This is from 1972. Being KIXI, without much jock chatter, it is ads and brief newscasts by well-known voices
1. is Rudy Perez….this had to be about the most played ad every morning during the news. Rudy worked approx 10-2 airshift
3. Steve Schilling, afternoon to evening guy, who had been at KBRO pre-KIXI
4. Ken Stuart, news director. Worked AM drive through about noonish M-F
[Audio courtesy of Steven Smith]
The voice before Ken Stuart may be Bob Liddle. Or it might be Rudy. I am not sure. Foggy memories. But every weekday Stuart did the news in the AM hours. And Liddle was the morning jock…if you could really call him that. Basically, they had Igm automation and they rolled tapes. Then the announcers would get the music legend and when in the mood they would read off the names of songs. It could be Liddle in the morning. Perez midday or Schilling late afternoon to evening.
There’s a new name for KRKO 1380 Everett. The station is one of the oldest broadcast facilities in the state. The new name is KBAE, Kay Bae, which the owners hope will be pronounced K-BAY. Dean Smith might be remembered best for his daily exposure as news anchor in 1969 to 1970 when KIXI AM and FM had a News 90 format in morning drive time. Or regrettably he might be remembered for dressing as a Sasquatch for TV commercials promoting the KIXI Lite format. Wally Nelskog apparently concerned with low ratings for a KIXI FM sacked Bill Norton, program director and announcer, and introduced a syndicated music service which would return the station’s format closer to the Contemporary soft rock of KIXI Lite again. Jim Hawkins KIXI AM station manager and local sales manager, has been named manager of both KIXI AM and FM and general sales manager.
June 23, 1974
The phone rang. It was Lan Roberts with a surprise message:
“I just wanted to say goodbye,” he said. Lan holds the honor for the most heavily promoted one day show in Seattle. Just as he transferred to mornings on KISW a wave of reevaluation and family crisis engulfing.
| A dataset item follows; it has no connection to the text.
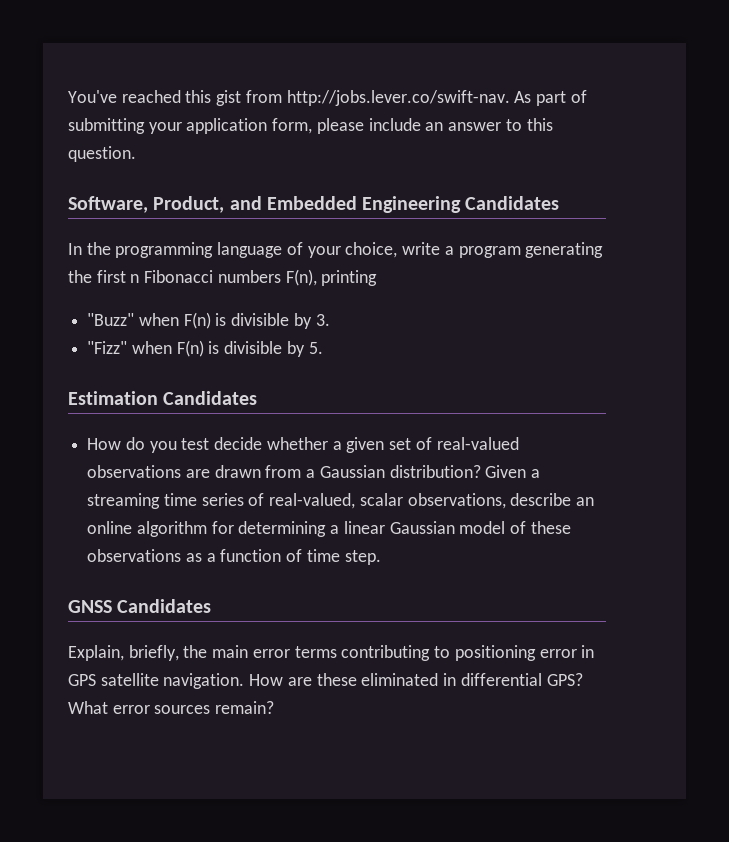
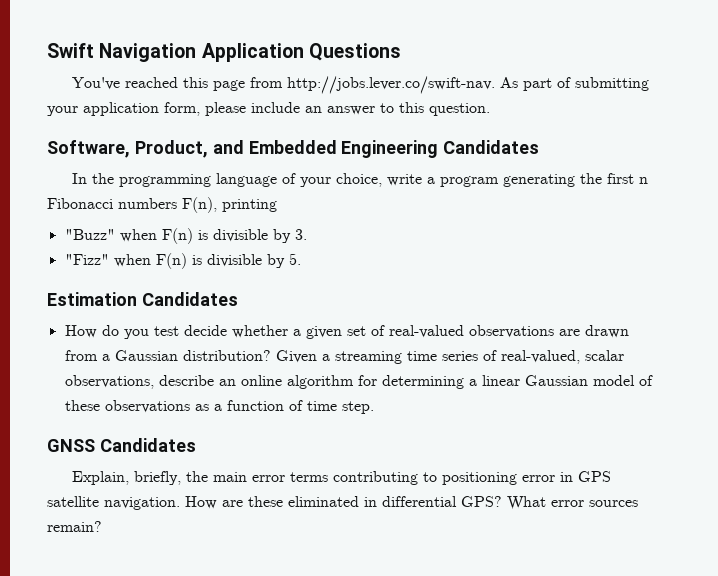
(68, 96) none -> [47,43,401,62] Swift Navigation Application Questions //
[216,90,242,106] gist -> [213,80,246,91] page

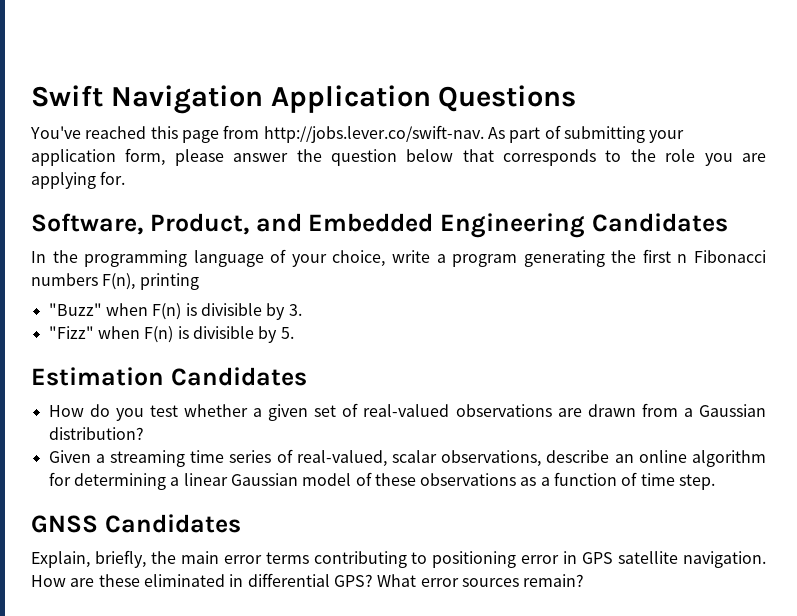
[251,102,490,116] include an answer to this question. -> [233,149,766,166] [31,171,126,189] answer the question below that corresponds to the role you are applying for.
[183,325,227,336] decide -> (178, 411) none
(271, 355) none -> (144, 433) //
KISW has granted him a with pay “compensatory vacation for 12 years of service” on KJR radio.
“I do need to get away,” Robert said. “I want to find out what it is that’s calling me and where I am going.
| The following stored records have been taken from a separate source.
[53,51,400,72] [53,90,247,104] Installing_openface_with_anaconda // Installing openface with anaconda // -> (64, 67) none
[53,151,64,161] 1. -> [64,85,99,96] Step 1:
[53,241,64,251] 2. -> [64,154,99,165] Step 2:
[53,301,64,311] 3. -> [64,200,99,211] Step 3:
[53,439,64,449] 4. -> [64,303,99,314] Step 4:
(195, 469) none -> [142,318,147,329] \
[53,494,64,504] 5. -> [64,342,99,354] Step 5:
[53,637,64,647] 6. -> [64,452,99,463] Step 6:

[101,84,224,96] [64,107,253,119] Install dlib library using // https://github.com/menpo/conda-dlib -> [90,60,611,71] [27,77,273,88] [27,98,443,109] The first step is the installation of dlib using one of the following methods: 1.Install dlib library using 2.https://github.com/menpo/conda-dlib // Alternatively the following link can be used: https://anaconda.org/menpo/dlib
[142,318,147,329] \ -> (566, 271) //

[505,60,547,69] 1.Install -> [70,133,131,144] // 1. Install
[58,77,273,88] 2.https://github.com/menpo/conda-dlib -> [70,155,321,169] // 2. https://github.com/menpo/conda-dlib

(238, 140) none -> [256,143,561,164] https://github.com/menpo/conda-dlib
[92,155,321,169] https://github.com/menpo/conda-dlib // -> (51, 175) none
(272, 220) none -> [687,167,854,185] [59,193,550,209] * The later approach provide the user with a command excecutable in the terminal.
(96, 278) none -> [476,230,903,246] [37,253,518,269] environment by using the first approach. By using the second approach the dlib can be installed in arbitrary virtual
“I sold my airplane, but I couldn’t part with my parachute,” Lan said as he announced plans to visit relatives in New Orleans and Texas that he hasn’t seen for years.
“You know, I know a lot of people who say they’re going to build a boat in the basement and someday sail to a South Sea island.
“That’s one of the things I’m going to do.” He said it as if island life suited him, he might never return. “I just hope I don’t get seasick,” he said.
No competition . . .
KIRO AM has informed its sales representatives in New York and other cities that the station has “no competition” in Seattle as it changes from a music and personality station to a news station.
The obfuscation may be clear to New Yorkers than it is to KTW, KIXI and KOMO listeners, but as KIRO sees it, there are three distinct “news formats.”
“There is news music, news talk and all-news, Phil Syrdal, sales manager, explained.
“In 20 cities out of 21 markets, Newsradio is number 1…or number 2… or number, 1 and, 2, or-like Los Angeles-number 1, 2 and 3,” Syrdal said. “Every city, but Seattle.”
Jack Adamson, station manager, said the station had acquired the services of Norm Woodruff, California news consultant.
Wolfman Jack was on the telephone last week to explain that his agreement with NBC radio precludes a station affiliate, or not, from carrying his voice against his own syndication efforts. Thus, KING AM is not at liberty to carry NBC radio rock concerts with the Wolfman voice as long as KJR is carrying the Saturday Wolfman Jack show.
Wolfman said he was taking a few days off (“to be with my wife, you know,”), but was eager to greet folks in Seattle. Earlier this month, he was confined to a mechanically troubled airliner and missed a scheduled appearance at KJR’s Marathon Dance contest.
“I’m going to get to Seattle, someday,” Wolfman rasped.